---------- Exercise material ----------

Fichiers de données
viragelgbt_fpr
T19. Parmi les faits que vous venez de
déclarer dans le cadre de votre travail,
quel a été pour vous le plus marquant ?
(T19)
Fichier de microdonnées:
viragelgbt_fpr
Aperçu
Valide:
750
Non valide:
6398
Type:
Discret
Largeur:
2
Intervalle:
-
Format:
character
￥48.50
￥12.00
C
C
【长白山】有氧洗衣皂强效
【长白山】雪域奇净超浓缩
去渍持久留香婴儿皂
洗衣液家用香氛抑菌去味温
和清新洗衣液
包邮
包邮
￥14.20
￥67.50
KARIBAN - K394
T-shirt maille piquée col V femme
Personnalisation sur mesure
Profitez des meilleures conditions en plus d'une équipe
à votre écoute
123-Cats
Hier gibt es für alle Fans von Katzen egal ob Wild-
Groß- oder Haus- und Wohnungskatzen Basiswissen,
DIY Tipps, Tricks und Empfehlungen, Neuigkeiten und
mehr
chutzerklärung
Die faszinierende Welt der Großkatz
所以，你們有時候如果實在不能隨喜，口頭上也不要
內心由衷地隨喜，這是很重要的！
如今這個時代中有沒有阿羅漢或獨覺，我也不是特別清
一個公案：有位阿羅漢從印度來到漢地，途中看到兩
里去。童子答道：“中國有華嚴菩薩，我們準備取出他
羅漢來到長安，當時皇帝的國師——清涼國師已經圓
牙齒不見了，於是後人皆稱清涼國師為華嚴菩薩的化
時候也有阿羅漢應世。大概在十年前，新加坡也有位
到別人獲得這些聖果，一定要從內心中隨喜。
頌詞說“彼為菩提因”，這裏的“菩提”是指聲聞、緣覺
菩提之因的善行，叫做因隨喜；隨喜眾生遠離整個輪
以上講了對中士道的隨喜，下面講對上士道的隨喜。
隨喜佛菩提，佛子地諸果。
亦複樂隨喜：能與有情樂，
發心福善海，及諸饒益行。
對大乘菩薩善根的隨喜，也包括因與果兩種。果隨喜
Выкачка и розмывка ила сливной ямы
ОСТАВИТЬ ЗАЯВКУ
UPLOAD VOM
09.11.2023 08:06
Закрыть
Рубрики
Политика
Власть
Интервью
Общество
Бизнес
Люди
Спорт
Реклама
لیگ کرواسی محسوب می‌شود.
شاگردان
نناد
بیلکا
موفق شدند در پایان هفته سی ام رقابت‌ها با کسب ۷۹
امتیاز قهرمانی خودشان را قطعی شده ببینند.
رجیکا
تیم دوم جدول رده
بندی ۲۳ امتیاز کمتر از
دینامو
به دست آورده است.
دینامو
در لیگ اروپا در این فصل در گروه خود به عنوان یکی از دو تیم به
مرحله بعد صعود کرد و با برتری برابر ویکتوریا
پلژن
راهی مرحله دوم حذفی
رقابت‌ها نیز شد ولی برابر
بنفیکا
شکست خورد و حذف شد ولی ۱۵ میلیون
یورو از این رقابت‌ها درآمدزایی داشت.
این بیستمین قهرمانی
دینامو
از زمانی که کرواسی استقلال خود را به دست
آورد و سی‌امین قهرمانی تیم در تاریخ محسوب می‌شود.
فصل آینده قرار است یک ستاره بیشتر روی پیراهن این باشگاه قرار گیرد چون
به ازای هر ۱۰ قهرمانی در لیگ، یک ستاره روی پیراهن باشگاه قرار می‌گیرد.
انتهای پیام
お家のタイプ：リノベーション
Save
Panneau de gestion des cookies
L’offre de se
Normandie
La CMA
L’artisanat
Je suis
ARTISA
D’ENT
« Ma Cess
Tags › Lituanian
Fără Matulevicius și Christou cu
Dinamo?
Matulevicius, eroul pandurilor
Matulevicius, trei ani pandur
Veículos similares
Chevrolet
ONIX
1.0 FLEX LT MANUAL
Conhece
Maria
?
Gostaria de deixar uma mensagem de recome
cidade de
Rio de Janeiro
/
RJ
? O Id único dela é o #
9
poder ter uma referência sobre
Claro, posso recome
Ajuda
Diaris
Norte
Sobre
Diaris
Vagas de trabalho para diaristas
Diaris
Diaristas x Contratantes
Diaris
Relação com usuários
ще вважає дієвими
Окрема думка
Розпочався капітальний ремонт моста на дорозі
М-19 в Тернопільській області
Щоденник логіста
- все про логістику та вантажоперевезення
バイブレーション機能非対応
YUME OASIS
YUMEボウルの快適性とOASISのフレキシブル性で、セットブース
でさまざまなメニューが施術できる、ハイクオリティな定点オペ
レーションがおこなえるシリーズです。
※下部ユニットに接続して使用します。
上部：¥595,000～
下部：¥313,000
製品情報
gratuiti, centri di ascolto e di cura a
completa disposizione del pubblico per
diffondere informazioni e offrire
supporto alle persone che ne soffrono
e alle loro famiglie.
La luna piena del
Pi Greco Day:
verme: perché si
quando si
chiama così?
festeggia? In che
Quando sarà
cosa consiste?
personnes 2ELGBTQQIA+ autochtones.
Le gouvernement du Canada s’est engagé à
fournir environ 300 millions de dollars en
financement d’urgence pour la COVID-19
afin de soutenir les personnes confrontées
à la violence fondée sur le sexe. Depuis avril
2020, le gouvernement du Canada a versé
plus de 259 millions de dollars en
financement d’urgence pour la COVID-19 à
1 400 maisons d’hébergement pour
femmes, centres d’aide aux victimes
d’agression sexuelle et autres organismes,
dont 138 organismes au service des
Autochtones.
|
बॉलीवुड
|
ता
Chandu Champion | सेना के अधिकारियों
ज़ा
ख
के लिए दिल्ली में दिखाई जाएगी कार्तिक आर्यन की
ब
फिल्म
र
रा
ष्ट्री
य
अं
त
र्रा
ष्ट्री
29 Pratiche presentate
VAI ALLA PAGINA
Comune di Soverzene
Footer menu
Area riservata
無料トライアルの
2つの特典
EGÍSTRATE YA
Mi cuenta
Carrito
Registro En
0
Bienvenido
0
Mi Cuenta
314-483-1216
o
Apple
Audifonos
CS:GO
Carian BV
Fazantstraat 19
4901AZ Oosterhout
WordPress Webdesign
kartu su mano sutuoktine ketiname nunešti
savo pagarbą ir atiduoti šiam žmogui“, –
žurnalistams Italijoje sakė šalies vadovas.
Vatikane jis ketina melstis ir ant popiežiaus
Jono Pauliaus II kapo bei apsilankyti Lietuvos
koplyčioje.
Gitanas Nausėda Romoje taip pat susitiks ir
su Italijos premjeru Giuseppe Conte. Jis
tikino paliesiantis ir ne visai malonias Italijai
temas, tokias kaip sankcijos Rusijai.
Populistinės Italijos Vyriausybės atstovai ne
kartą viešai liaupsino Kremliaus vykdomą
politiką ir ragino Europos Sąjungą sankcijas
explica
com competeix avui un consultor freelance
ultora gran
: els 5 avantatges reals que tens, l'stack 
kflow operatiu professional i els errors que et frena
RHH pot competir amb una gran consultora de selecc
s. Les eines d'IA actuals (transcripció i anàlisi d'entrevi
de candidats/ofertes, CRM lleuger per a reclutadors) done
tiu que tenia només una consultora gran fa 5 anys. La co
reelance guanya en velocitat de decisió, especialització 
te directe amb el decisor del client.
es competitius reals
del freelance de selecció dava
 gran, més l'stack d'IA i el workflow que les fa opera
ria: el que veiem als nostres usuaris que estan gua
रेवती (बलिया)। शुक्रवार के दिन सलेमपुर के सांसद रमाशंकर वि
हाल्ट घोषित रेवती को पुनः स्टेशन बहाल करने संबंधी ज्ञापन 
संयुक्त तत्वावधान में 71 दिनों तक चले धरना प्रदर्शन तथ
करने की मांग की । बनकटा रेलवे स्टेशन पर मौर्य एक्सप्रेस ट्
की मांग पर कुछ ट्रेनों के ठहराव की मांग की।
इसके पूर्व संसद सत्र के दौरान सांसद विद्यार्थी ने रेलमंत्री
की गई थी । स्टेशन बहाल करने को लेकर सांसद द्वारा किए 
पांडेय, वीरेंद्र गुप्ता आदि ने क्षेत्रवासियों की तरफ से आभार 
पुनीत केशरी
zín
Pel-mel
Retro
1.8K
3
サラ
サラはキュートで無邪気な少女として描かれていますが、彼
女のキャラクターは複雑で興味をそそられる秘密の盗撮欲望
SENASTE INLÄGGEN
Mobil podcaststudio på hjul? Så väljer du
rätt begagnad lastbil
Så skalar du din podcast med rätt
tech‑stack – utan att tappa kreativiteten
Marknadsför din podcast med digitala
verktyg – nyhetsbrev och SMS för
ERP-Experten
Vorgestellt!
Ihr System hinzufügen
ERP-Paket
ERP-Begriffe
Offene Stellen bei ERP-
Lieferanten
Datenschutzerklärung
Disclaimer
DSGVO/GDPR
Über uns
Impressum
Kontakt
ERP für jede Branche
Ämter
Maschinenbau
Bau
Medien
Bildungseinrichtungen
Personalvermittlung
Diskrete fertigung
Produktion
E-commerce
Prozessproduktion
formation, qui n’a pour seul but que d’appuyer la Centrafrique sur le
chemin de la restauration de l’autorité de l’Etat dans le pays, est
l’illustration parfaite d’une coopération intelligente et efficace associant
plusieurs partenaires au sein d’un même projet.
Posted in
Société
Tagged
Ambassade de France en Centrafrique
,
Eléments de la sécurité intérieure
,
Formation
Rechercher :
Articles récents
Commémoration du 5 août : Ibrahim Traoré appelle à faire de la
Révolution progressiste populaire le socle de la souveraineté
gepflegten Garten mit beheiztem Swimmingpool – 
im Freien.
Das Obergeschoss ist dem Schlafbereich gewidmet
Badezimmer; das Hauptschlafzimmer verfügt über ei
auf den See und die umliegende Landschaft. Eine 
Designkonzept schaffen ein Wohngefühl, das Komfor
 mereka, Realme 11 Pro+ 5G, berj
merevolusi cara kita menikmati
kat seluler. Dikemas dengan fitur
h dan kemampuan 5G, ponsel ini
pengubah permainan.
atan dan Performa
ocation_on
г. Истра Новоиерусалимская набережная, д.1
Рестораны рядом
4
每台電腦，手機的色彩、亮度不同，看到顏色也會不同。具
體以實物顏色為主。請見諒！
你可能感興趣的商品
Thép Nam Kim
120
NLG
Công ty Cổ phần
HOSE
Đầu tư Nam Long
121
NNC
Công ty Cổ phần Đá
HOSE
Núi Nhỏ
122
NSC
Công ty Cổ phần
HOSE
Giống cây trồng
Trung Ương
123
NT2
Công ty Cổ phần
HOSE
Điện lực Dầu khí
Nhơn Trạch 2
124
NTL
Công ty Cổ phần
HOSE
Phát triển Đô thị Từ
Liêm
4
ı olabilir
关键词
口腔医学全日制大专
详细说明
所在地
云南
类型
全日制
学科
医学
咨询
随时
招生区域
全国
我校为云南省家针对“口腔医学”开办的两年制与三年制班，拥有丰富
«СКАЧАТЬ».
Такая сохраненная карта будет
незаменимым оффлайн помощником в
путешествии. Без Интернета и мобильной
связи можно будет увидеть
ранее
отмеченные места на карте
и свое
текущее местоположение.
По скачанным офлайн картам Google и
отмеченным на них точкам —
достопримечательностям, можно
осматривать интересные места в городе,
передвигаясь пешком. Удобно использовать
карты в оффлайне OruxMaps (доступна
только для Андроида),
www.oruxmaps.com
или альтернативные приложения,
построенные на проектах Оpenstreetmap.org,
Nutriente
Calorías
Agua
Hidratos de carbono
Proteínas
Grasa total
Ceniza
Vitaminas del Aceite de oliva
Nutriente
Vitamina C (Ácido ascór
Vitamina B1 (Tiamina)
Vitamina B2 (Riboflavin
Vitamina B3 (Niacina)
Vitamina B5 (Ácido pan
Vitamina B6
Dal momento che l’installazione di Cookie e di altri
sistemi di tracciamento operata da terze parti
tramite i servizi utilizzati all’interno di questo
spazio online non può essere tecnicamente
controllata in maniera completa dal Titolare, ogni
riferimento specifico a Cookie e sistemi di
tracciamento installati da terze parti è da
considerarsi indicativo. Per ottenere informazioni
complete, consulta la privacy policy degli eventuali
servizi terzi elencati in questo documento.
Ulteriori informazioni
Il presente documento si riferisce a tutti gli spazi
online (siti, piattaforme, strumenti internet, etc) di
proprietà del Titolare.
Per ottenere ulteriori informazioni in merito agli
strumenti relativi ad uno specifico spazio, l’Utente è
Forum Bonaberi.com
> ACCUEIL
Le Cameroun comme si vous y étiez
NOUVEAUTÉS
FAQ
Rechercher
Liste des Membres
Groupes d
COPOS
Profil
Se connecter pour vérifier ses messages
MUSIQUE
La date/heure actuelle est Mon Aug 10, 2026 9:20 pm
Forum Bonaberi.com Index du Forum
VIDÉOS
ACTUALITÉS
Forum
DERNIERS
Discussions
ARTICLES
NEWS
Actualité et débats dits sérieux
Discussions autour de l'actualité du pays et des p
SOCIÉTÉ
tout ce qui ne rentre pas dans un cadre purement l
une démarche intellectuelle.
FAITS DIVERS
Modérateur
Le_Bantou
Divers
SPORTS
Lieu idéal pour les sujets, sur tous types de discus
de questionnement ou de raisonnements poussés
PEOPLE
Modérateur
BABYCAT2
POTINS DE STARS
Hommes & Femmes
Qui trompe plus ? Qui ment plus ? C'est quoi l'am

----------

Exercise: Which lines above contain "Matulevicius"? Show each of them.

Answer to this task:
Fără Matulevicius și Christou cu
Matulevicius, eroul pandurilor
Matulevicius, trei ani pandur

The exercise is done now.